A rogue apostrophe has ended up costing one council more than £1,000. A billboard in Northern Ireland advertising a Charles Dickens' play contained the punctuation in the wrong place, forcing the council to reprint all the promotional material associated with the performance.
Armagh, Banbridge and Craigavon Borough Councils all fell foul of the error when they published a billboard for "Charles Dicken's Great Expectations", which should have read 'Charles Dickens' Great Expectations.'
The performance took place on 21 July at Solitude Park in Banbridge, but the printing gaffe has only just emerged.
The council spent £140 on correcting 48 sheets, £95 on delivering additional leaflets, £295 on reprinting advertising boards, £332 on flyers and posters and £290 on a window vinyl.
On social media, there were mixed reactions to the mistake including some who lamented the standards of education.
On Twitter, Alex Magill said: "Poor grammar & spelling is now commonplace all around us.
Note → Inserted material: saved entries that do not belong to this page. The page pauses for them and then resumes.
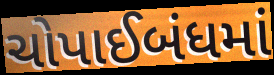
ચોપાઈબંધમાંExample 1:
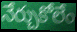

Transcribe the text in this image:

నేర్చుకోలేం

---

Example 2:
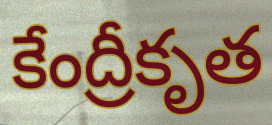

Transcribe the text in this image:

కేంద్రీకృత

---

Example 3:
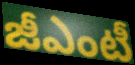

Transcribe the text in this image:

జీఎంటీ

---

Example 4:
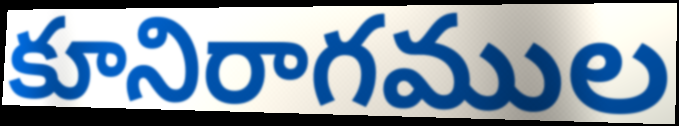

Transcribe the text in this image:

కూనిరాగముల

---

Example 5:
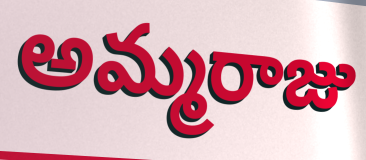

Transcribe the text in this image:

అమ్మరాజు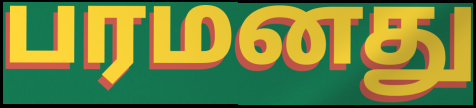
பரமனதுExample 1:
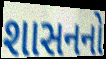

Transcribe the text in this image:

શાસનનો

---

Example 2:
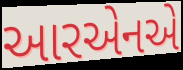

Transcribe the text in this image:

આરએનએ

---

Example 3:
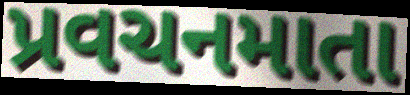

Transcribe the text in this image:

પ્રવચનમાતા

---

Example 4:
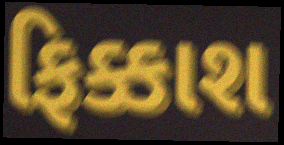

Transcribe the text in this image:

ફિક્કાશ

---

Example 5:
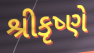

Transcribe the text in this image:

શ્રીકૃષ્ણે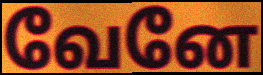
வேனேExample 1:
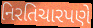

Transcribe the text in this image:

નિરતિચારપણે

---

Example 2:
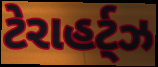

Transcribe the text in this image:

ટેરાહર્ટ્ઝ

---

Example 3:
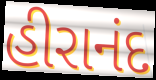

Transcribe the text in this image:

હીરાનંદ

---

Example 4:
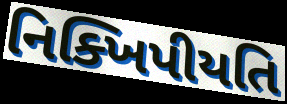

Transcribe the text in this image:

નિક્ખિપીયતિ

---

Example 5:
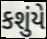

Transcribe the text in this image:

કશુંયે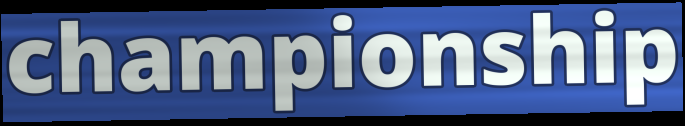
championship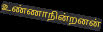
உண்ணாநின்றனன்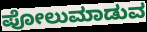
ಪೋಲುಮಾಡುವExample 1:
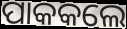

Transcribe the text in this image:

ପାକକଲେ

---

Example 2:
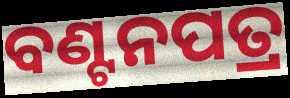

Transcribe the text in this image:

ବଣ୍ଟନପତ୍ର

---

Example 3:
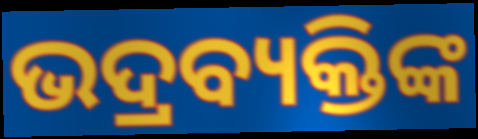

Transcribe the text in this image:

ଭଦ୍ରବ୍ୟକ୍ତିଙ୍କ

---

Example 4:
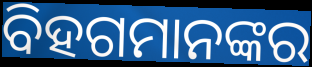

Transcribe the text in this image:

ବିହଗମାନଙ୍କର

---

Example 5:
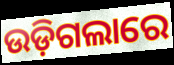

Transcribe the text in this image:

ଉଡ଼ିଗଲାରେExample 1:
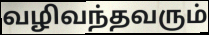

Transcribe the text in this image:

வழிவந்தவரும்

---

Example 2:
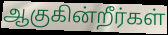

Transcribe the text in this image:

ஆகுகின்றீர்கள்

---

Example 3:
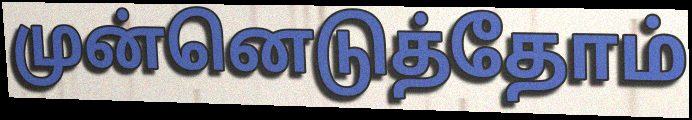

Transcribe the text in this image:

Basic English seems to be optional."
Others pointed out that these sort of errors happen all the time, one person tweeted that the Kennebec Journal in the US, published their front page on Tuesday 9 August, with Donald Trump's warning to North Korea threatening "fire and furry" instead of 'fury'.
Alan in Belfast was however not too bothered tweeting: "I think I'd have let that one slip past & saved the cost if the council had to bear the cost of the reprinting & the designer wasn't liable."